Ilustrasi: Guru, Sang Leader (http://www.kesekolah.com/images2/big/2013043014465952178.jpg)
Seorang konsultan pendidikan pernah mengeluh kepada saya bahwa formula yang dia pakai untuk memperbaiki kinerja, katakanlah sekolah X, gagal. Menurut pengakuannya formula itu cukup berhasil diterapkan di beberapa sekolah lainnya. Indikasi keberhasilannya, menurut sang konsultan, kinerja kepala sekolah dan guru meningkat.
Sekolah yang berhasil dia tangani semangat dan etos kinerjanya seperti terlahir kembali. Mirip motor yang baru turun mesin.
Adapun berhadapan dengan budaya kerja sekolah X, konsultan kita geleng-geleng kepala. Obat yang dia berikan nyaris bertahan hanya dua bulan. Pada bulan berikutnya tidak terjadi perubahan yang signifikan.
Konsultan kita pun tidak pernah nongol lagi di sekolah. Mungkin kontraknya menjadi “dokter” untuk menyembuhkan “penyakit” sudah habis. Rutinitas kerja di sekolah itu kembali normal, adem ayem, meskipun di bawah tanah kesadarannya tersimpan bara.
Saya teringat pesan Randy Stocklin, Co-Founder and CEO, Readers.com. “Leaders inspire people through a shared vision and create an environment where people feel valued and fulfilled." Kepiawaian menginspirasi dan melihat visi masa depan saya pikir hampir setiap pemimpin sanggup memenuhinya. Adapun bagaimana visi itu diwujudkan dalam sebuah hope management merupakan tantangan tersendiri yang tidak kalah berat dan melelahkan.
Mengapa berat dan melelahkan? Perubahan yang digerakkan untuk mencapai visi masa depan sejatinya tidak pernah selesai. Pada saat yang sama, ia harus membuka mata para penumpang kapal agar menyadari realitas kekinian. Situasi mendesak dan darurat sudah di depan mata.
Baru di tahapan ini saja pemimpin perubahan akan menghadapi lipatan-lipatan tantangan dari dalam, yang apabila ia tidak berteguh hati, dipastikan gagal mengatasi myopi para penumpang. Maka sebelum mengembangkan visi, sang pemimpin perlu membangun koalisi yang kokoh.

Data Tersimpan –
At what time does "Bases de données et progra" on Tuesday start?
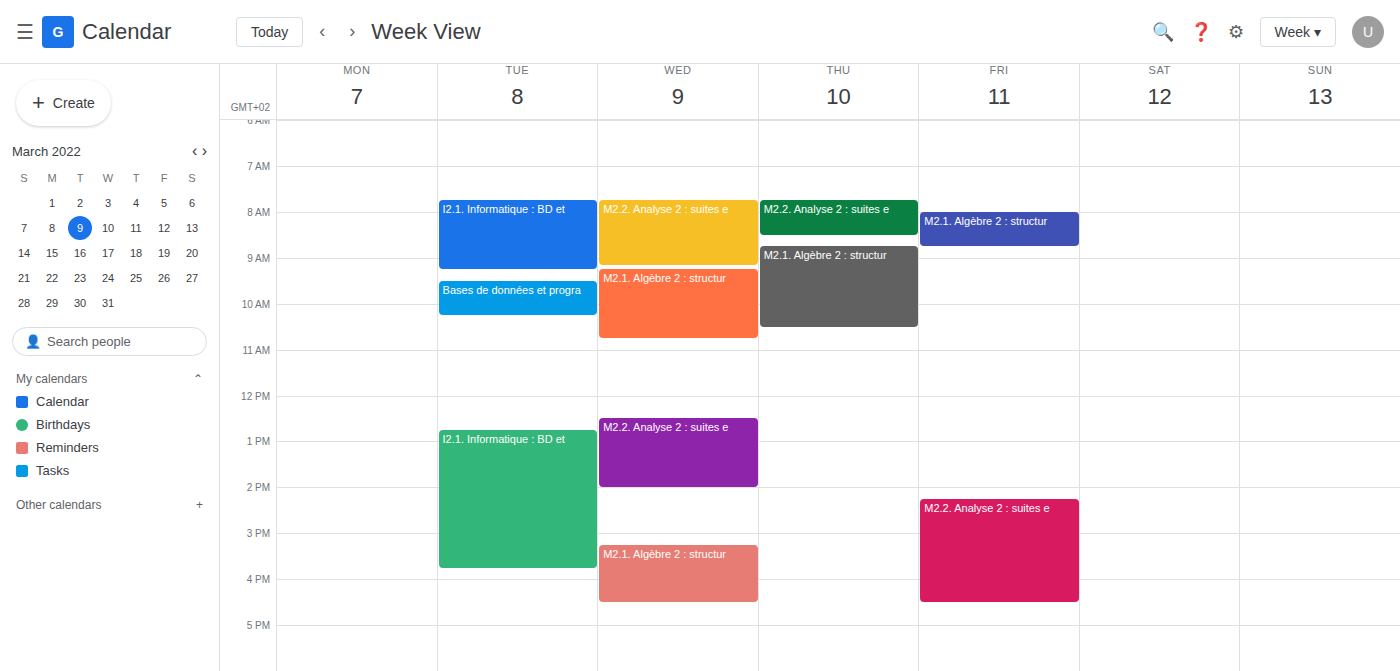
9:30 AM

==

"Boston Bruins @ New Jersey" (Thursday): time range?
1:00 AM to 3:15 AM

Daftar Tugas –
A. Jawab pertanyaan berikut berdasarkan tulisan tentang kepemimpinan sekolah:
(i) Berapa lama obat dari konsultan bertahan di sekolah X?
(ii) Apa jabatan Randy Stocklin menurut tulisan itu?
(iii) Apa yang perlu dibangun pemimpin sebelum mengembangkan visi?
B. Sebutkan semua bagian tulisan tentang kepemimpinan sekolah yang diapit tanda kutip.
C. Tolong teruskan tulisan tentang kepemimpinan sekolah, mulai setelah kalimat terakhirnya.
Materi tersebut sama sekali tidak dipakai di sini.

Kunci Jawaban –
A.
(i) Nyaris hanya dua bulan.
(ii) Co-Founder and CEO, Readers.com.
(iii) Koalisi yang kokoh.

B.
“dokter”
“penyakit”
“Leaders inspire people through a shared vision and create an environment where people feel valued and fulfilled."

C.
Menciptakan lingkungan dimana orang yang berkoalisi dengan sang pemimpin merasa dihargai, menemukan urgensinya. Mereka yang diajak berubah merasa diuwongke. Diorangkan. Kehadiran mereka di tengah koalisi memiliki makna. Benar kata Stocklin, “…create an environment where people feel valued and fulfilled.”
Secanggih apapun argumentasi yang dipaparkan, sekuat apapun hegemoni kekuasaan yang ditancapkan, seseram apapun ia mamasang tampang wibawa, apabila tidak menghargai orang di sekelilingnya, apabila gagal menjadikan orang lain bermakna di tengah lingkungan kerja – ia bukan seorang pemimpin.
Nah, dari sini kita memahami kelalaian sang konsultan. Ia menyuntikkan formula untuk mengobati “sakit gigi” kinerja yang diprediksi akan sembuh sebulan dua bulan. Sang konsultan hanya memberikan obat antibiotik pengusir rasa sakit.
Ia belum menggali untuk menemukan akar persoalan. Bahkan ia tidak mengidentifikasi sama sekali, diantara para guru dan karyawan, siapakah yang menjadi leader diantara mereka? Bukankah kepala sekolah adalah leader? Belum tentu. Kepala sekolah adalah jabatan struktural, yang kita semua tahu, tidak selalu menampilkan kualitas seorang leader.
Kepala sekolah, karyawan, nuansa psikologi lingkungan kerja, relasi guru dan wali murid, aura kejanggalan visi dan misi sekolah, pragmatisme pemilik sekolah – pokoknya terdapat banyak variabel kontekstual yang luput dan tidak tersentuh.
Masalah yang dihadapi sekolah lebih kompleks daripada variabel yang diasumsikan sang konsultan. Ia tidak bisa serta merta datang ke sekolah, menawarkan formula-formula tanpa melakukan analisis rasional sebelum mengambil keputusan, lalu mengajak guru dan karyawan melakukan kegembiraan kecil dengan harapan esok hari persoalan akan selesai.
Lebih dari itu, di tengah perubahan eksternal yang fluktuatif dan cepat, meminjam ungkapan Senge (1990), sekolah harus menjadi organisasi yang selalu belajar. Sekolah yang terus belajar dari aneka perubahan baru, mengadaptasi ekspektasi masyarakat dan wali murid – dan yang paling mendesak dari semua itu adalah senantiasa memperbarui sifat dasar dari apa yang semestinya diyakini, diperbuat, dan dituju.
Patut disayangkan, konsultan pendidikan dan pengawas pendidikan kerap terjebak dalam pragmatisme standarisasi. Variabel yang digunakan untuk mengukur perubahan cenderung kolot dan tidak merefleksikan betapa penting merestruktur visi sekolah secara periodik.
Jauh panggang dari api. Konsultan hanya mengajak kepala sekolah, guru, dan karyawan bermain-main air. Pengawas sekolah hanya menggunakan formalisme penilaian kinerja yang selalu disambut kecut oleh para guru.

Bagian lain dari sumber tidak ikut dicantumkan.